Does the U.S. have the highest corporate tax rate?
Does the U.S. have the highest corporate tax rate?

The average person doesn't get it. President Trump doesn't love it. Businesses are divided over it. Many lawmakers are dubious about it or just flat out opposed.

So it's looking less likely that a border adjustment tax -- which would fundamentally change how imports and exports are taxed -- will be included in the tax code overhaul that Republicans keep promising.

If it's not, that will make offsetting the cost of tax reform that much more difficult, since the BAT -- as outlined by House Republicans -- would raise an estimated $1.2 trillion over the first decade and another $1.7 trillion in the second, according to the Tax Policy Center.

As it is, the two tax reform proposals put out so far already would push debt much higher.

The House Republican blueprint would cost $3 trillion in the first decade, the TPC estimates -- and that's after accounting for the revenue raised by the BAT.

Trump has promised to put out another tax reform proposal in the next few weeks, so it's not clear if he'll include a BAT. But his previous proposal didn't and was estimated by TPC to cost up to $7 trillion.
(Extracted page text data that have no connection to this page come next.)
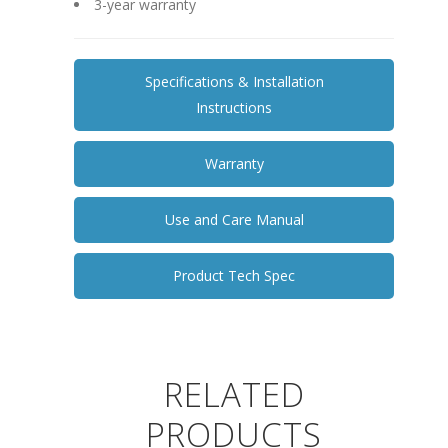
3-year warranty
Specifications & Installation
Instructions
Warranty
Use and Care Manual
Product Tech Spec
RELATED
PRODUCTS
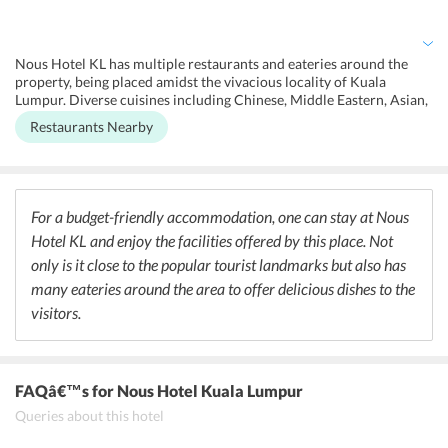
laundry, ironing, and laundry facility at an additional cost.
Additionally, visitors can also get special massages at the wellness
center including full body ones. Faxing and photocopying facility
apart from concierge service and luggage storage is also available at
Nous Hotel KL has multiple restaurants and eateries around the
the hotel.
property, being placed amidst the vivacious locality of Kuala
Lumpur. Diverse cuisines including Chinese, Middle Eastern, Asian,
and the definite local Malaysian are available within a few minutes
Restaurants Nearby
walking distance of the property. One can go out strolling in the
locality and discover classy and casual places to dine at around
Nous Hotel KL. Travelers can devour dishes from various
International menus in the eateries apart from special and unique
beverages offered at the places. The comfortable aura of the place
For a budget-friendly accommodation, one can stay at Nous
adds to the dining experience of the guests where they can find an
Hotel KL and enjoy the facilities offered by this place. Not
array of mouth-watering dishes.
only is it close to the popular tourist landmarks but also has
many eateries around the area to offer delicious dishes to the
visitors.
FAQâ€™s
for Nous Hotel Kuala Lumpur
Queries about this hotel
So if a BAT doesn't fly politically, Republicans will have a hard time pushing through their big tax cuts for businesses without a way to pay for them.
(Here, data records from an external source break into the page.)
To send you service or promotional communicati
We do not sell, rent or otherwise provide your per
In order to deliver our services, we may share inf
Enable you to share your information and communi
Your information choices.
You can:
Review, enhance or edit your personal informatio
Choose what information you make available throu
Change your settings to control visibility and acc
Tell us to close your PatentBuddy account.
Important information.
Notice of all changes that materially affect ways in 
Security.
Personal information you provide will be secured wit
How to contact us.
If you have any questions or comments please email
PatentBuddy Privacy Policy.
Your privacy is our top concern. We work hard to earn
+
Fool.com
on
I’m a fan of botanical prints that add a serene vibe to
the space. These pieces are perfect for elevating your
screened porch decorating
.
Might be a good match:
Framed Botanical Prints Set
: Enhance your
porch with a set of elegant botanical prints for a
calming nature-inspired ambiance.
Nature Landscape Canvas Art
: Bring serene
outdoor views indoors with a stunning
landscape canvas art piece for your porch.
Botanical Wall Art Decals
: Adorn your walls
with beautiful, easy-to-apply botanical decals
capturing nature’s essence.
"It'll be very hard to find that $1.2 trillion elsewhere. It would have to come from a bunch of things," said Kyle Pomerleau, director of federal projects at the Tax Foundation.
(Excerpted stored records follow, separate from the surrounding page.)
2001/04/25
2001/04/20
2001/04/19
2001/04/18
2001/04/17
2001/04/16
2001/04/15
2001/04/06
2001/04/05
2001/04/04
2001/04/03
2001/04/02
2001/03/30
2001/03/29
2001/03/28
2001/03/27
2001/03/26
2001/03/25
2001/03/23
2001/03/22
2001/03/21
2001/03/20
Just take the House plan. Here's what could change:

Less dramatic rate cuts: The BAT would go a long way in offsetting the estimated $1.8 trillion revenue loss from the House plan that comes from cutting the corporate rate to 20% from 35% and repealing the corporate Alternative Minimum Tax.

So conceivably Republicans might decide to cut rates less dramatically.

To compensate for the loss of BAT revenue solely by adjusting the rate, they might only be able to cut the corporate rate to 28%, Pomerleau said.

But if they made other modifications as well, "a corporate tax rate of 25% might be possible," said Alec Phillips, a political economist at Goldman Sachs, in a research note.

Less generous tax breaks: While the House plan repeals several business tax breaks, it also introduces some new allowances.

For instance, the plan calls for U.S. multinationals to pay a tax on their accumulated overseas profits, but at a much lower rate than the 20% corporate rate. To bring in more money, lawmakers may make the so-called repatriation rate somewhat higher.

House Republicans also want to switch to a territorial system, whereby U.S. companies would not have to pay U.S. tax on their overseas profits going forward. But a territorial system without a BAT would increase the incentive for companies to move operations and keep profits offshore. "So they may want to impose some type of minimum tax," said TPC codirector Eric Toder.

Ignore the problem and let the red ink flow: Republicans have made quite a fuss for years over having to offset any new spending to keep deficits in check. But they tend to view tax cuts as a magic elixir for the economy and therefore more likely to pay for themselves, despite much evidence to the contrary.

So they just may decide not to offset the cost of the entire tax reform package.

If that's what they choose, however, they'll probably have to sunset some or all of their tax cuts in 10 years. That's because they'd like to pass their tax bill under a process known as reconciliation, which lets them push something through with a simple majority vote in the Senate. But the quid pro quo is this: The package can't increase deficits after 10 years.